Śmierć Pauliny L. Policja podała pierwsze ustalenia
W poniedziałek, 2 września prokuratura potwierdziła tożsamość ofiar. To podejrzany o handel narkotykami 47-letni Sławomir L., znany w półświatku jako "Klakson", oraz jego 33-letnia żona Paulina . Kilka tygodni temu mężczyzna miał opuścić areszt. Był powiązany grupami przestępczymi w Wielkopolsce. Żona Sławomira L. była uczestniczką programu “Top Model”, która w przeszłości aż dwukrotnie próbowała swoich sił na castingach.

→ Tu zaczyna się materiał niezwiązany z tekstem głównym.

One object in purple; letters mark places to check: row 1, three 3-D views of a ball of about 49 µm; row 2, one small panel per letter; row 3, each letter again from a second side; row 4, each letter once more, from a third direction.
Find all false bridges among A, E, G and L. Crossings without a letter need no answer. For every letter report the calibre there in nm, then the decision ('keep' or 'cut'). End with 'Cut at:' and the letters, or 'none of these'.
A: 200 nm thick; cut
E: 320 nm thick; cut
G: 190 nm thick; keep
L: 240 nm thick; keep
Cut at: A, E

Policja pod nadzorem prokuratura cały czas prowadzi działania, aby odkryć okoliczności zdarzenia i przyczynę zgonu. Pod uwagę bierze się samobójstwo zbiorowe, polegające na tym, że jedna osoba zabija drugą, po czym sama odbiera sobie życie. Ciała ofiar zostały przekazane do badań sekcyjnych, które miały rozwiać wątpliwości.

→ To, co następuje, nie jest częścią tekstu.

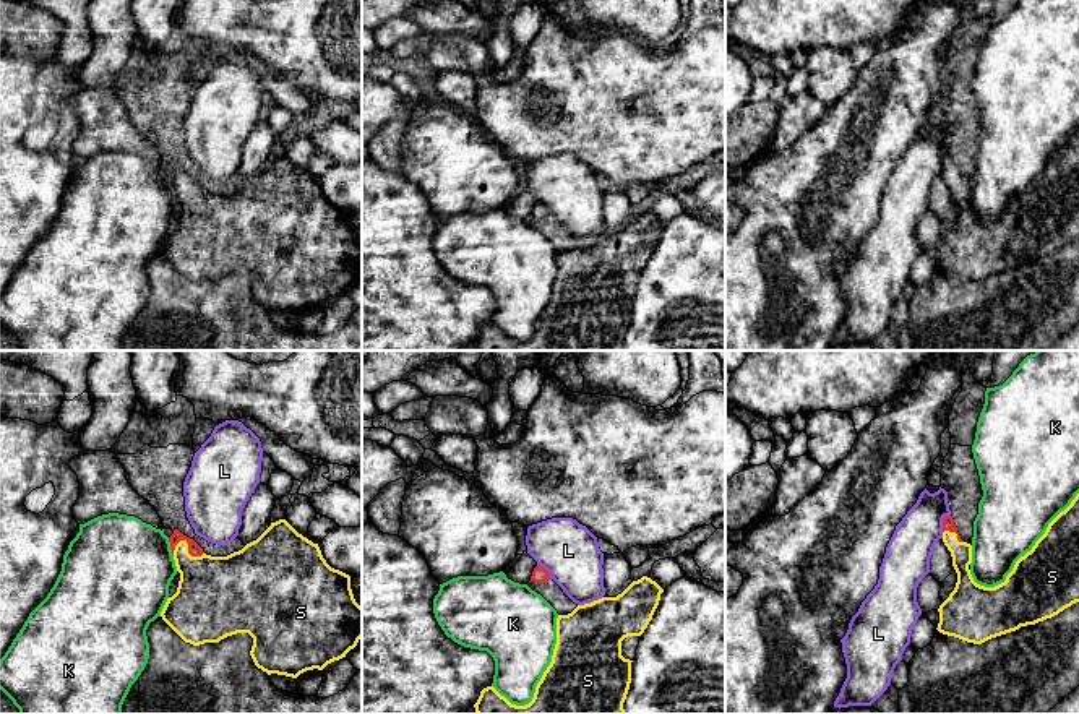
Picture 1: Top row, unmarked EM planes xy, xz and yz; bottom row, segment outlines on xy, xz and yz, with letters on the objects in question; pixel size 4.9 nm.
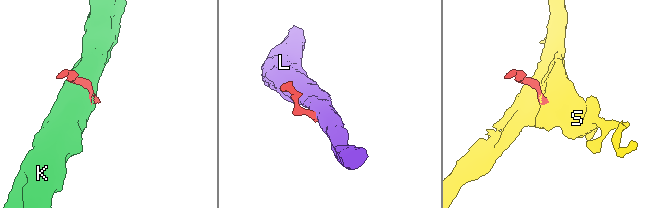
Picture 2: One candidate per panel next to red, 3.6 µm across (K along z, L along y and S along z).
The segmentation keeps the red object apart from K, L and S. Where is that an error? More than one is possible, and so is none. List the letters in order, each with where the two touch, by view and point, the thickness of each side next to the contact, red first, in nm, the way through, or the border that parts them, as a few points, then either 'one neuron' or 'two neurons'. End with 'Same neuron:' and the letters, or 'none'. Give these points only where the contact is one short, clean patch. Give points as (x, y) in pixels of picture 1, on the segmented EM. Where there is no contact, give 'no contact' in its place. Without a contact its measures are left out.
K: meets red in xy at (171, 547); 60 nm thick on the red side, 480 nm on the other; border along xy (167, 537), (172, 555); two neurons
L: meets red in yz at (943, 523); 60 nm thick on the red side, 220 nm on the other; border along yz (950, 515), (943, 520), (941, 531); two neurons
S: meets red in xy at (189, 547); 60 nm thick on the red side, 360 nm on the other; runs through xy (193, 549), (189, 547), (192, 563), (213, 591); one neuron
Same neuron: S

Nie żyje była uczestniczka "Top Model". Prokuratura ujawniła wyniki sekcji
Zobacz: Nagła wiadomość z samego rana. Teściowa Jowity Zielińskiej przerwała milczenie
Wyniki sekcji zwłok przeprowadzonej w poniedziałek, 2 września przez biegłego z Grodziska Wielkopolskiego nie dały konkretnych odpowiedzi na temat okoliczności śmierci małżeństwa spod Poznania. Jak podaje Super Express, ciało kobiety i mężczyzny znajdowało się już w stanie zaawansowanego rozkładu, dlatego biegły nie był w stanie jednoznacznie określić bezpośredniej przyczyny ich śmierci. Ustalenie dokładnych o koliczności tego zdarzenia wciąż trwa.